One of the objectives of the emerging government is to decrease the administrative burden. Although this goal is praiseworthy, it is much easier to put it on paper than to accomplish it. Many Ministers of Economy who set this as a priority when starting in their office could relate to the topic. In spite of their efforts, the administrative and regulative burden has been on a long-term increase. The key point is to understand why they have not succeeded and to find an answer to the fundamental question of who should have the responsibility and authority in the area of decreasing the administrative burden to finally reach the palpable results.
Not only the Ministers of Economy did not decrease the burden, they were not even able to prevent its further expansion. This was not, however, their personal failure. It is the matter of the system based on which the government operates. The Minister of Economy is only one of many co-equal ministers. The other ministers have their own agenda which often aggravates the entrepreneurial environment. Persuading to drop on their own priorities and give up to some other minister proved a very limp tool to decrease bureaucracy. Who then has the best opportunity to handle the agenda more successfully than the Ministers of Economy?

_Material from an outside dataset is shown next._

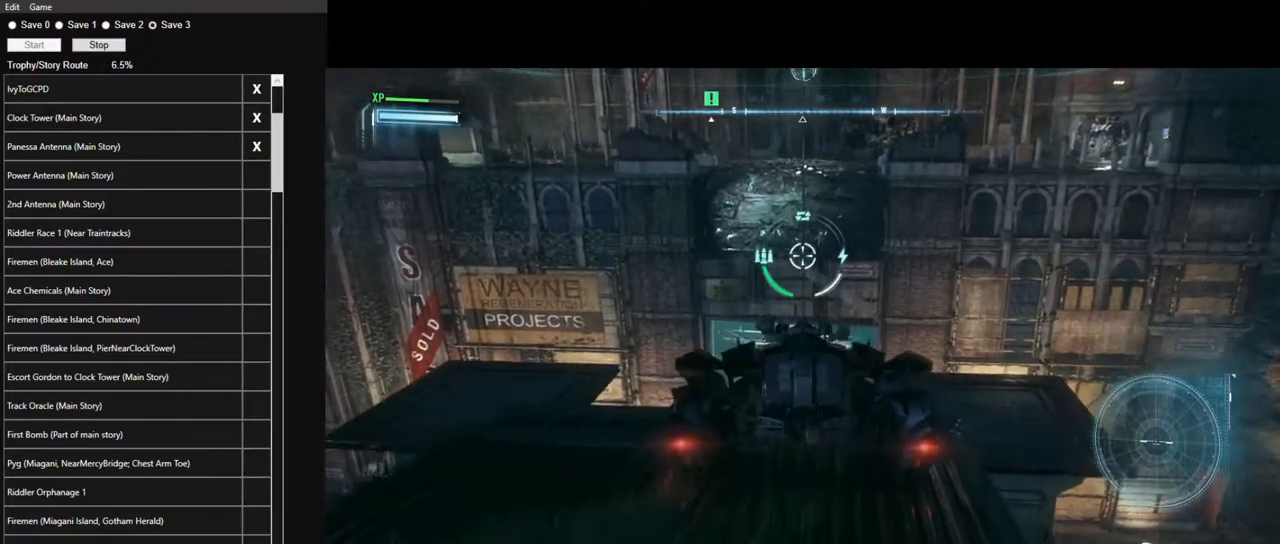
{"keys": ["w"], "mouse": [], "events": [[117, "a", "up"]]}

The first logical answer is: the Prime Minister. He has the highest competencies and tools to compel consistent fulfillment to decrease the administrative burden from the individual ministers. This is how it really works in many countries that are successful in the field. In Slovakia, however, this solution is questionable, as the Office of the Government is not currently the adequate office. It is not sufficiently staffed with experts on the issue and it objectively solves completely different matters. Exactly the same is observed with other candidates, like the Ministry of Finance and Ministry of Justice. The public finance or the judiciary is quite a big portion for the Ministers of Finance and Justice to handle, therefore they do not have sufficient energy or time to fight with other departments, making them decrease the administrative burden.
And so let’s return to the Ministry of Economy. It also has various subjects in competency rather than just improving the entrepreneurial environment. And those usually highly dominate in the Minister’s daily agenda. Therefore the only reasonable solution to cover the decrease of administrative burden institutionally is to divide the Ministry into two. The Ministry of Business, Industry and Energetics would deal with the Ministry’s daily agenda. The Ministry of Business Environment, Minister of which would also be a Deputy Prime Minister, would be wholly competent for enforcement of the decrease in financial, legislative, regulatory and administrative burden on enterprises.
I can already see the ironic grins, since I suggest creating new bureaucracy to fight bureaucracy. By applying this suggestion, however, no new administration would be created. The existing one would be reorganized so there would be a clearly assigned authority and responsibility to accomplish this important priority. An advantage of this roposal is the creation of a new position for redistribution, which might be convenient during challenging coalition discussions.